Edgar Wright’s Best Movie Ever is a Perfect Genre Mash-Up
This comedy mainstay managed to be a mystery, an action movie, and a buddy cop movie all at once.
The phrase “instant classic” is bandied about often, but the criteria seem to be incredibly nebulous. An instant classic is something so groundbreaking, so masterfully pulled off, that it’s immediately clear it will age well and cement itself in history. These movies are rare in all genres, but especially in comedy, which is an incredibly timely medium that often ages like milk.
But every now and then there’s a comedy that has the X factor — Bringing Up Baby, Airplane!, The Big Lebowski — and this 2007 movie that managed to not only be a pitch-perfect comedy but also a handful of other genres at the same time. Despite all odds, the plates never stop spinning. Here’s why you should watch it now its streaming for free on Freevee.
Hot Fuzz wasn’t a surprise hit — Edgar Wright had worked with Simon Pegg and Nick Frost previously on Shaun of the Dead. But while that movie was simply a zombie comedy infused with Wright’s signature stylized direction, Hot Fuzz turned up the ambition with a story that always took an unpredictable direction.

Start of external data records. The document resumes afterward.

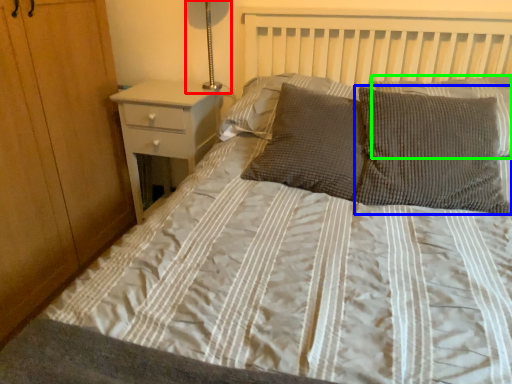
Question: Which is farther away from bedside lamp (highlighted by a red box)? pillow (highlighted by a blue box) or pillow (highlighted by a green box)?

Choices:
 (A) pillow
 (B) pillow

Answer: (A)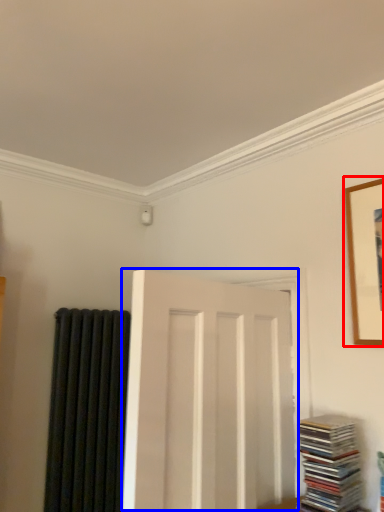
Question: Which of the following is the farthest to the observer, picture frame (highlighted by a red box) or door (highlighted by a blue box)?

Choices:
 (A) picture frame
 (B) door

Answer: (A)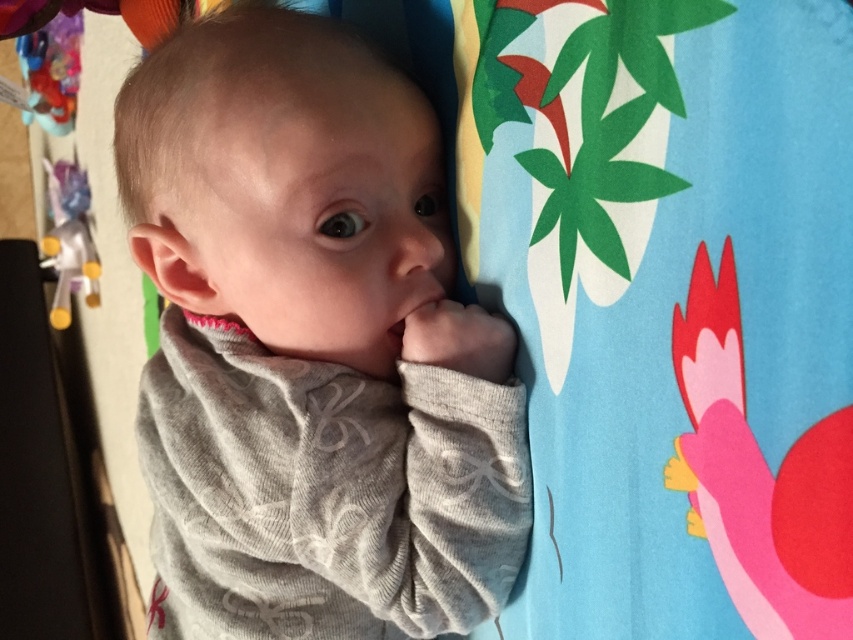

Hot Fuzz follows Sergeant Nicholas Angel (Simon Pegg), a rules-loving Scotland Yard police officer relocated to a small town in Gloucestershire. There, he comes to terms with the sleepy crime rate — and police officers — of Sandford, but slowly uncovers a dark murder mystery that reveals a vast conspiracy.
Hot Fuzz is a different movie every 20 minutes or so. First, it’s a fish-out-of-water movie, then a murder mystery, then a small-town whodunit, then a conspiracy thriller, then a no-holds-barred buddy cop action movie that matches the gore factor of Shaun of the Dead, even if the gore is set in a model village.
Edgar Wright’s unique style of visual- and musical-focused direction shines in Hot Fuzz. Sergeant Angel clearly sees himself as an action hero, and Wright directs him as such: montages of him traveling by train and filling out paperwork are treated with the same gravity as the training montage from Rocky. On the other hand, the town sees itself as the British countryside idyll, so we’ll also see scenes set to The Kinks’ “Village Green Preservation Society,” a song meant to point out the obsession with preserving old-fashioned British values.
Thanks to the success of Shaun of the Dead and Edgar Wright’s existing ties in the British comedy scene through his previous series Spaced, Hot Fuzz boasts a star-studded cast unlike any other, with Jim Broadbent, Paddy Considine, Bill Nighy, Martin Freeman, Olivia Colman, Rory McCann, even Cate Blanchett as Janine, Angel’s forensics expert ex we only see in a face mask and hazmat suit at a crime scene.
Hot Fuzz immediately won over critics, even those who were mixed on Shaun of the Dead, and became the second part of the “Cornetto Trilogy,” soon to be followed by The World’s End. Edgar Wright would go on to explore other genres in movies like Scott Pilgrim Vs. The World, Baby Driver, and Last Night in Soho, and Simon Pegg would go on to find steady work in both the Star Trek and Mission Impossible franchises. But for one glorious moment, they were able to prove their love for the entire spectrum of genre movies while creating a great one themselves.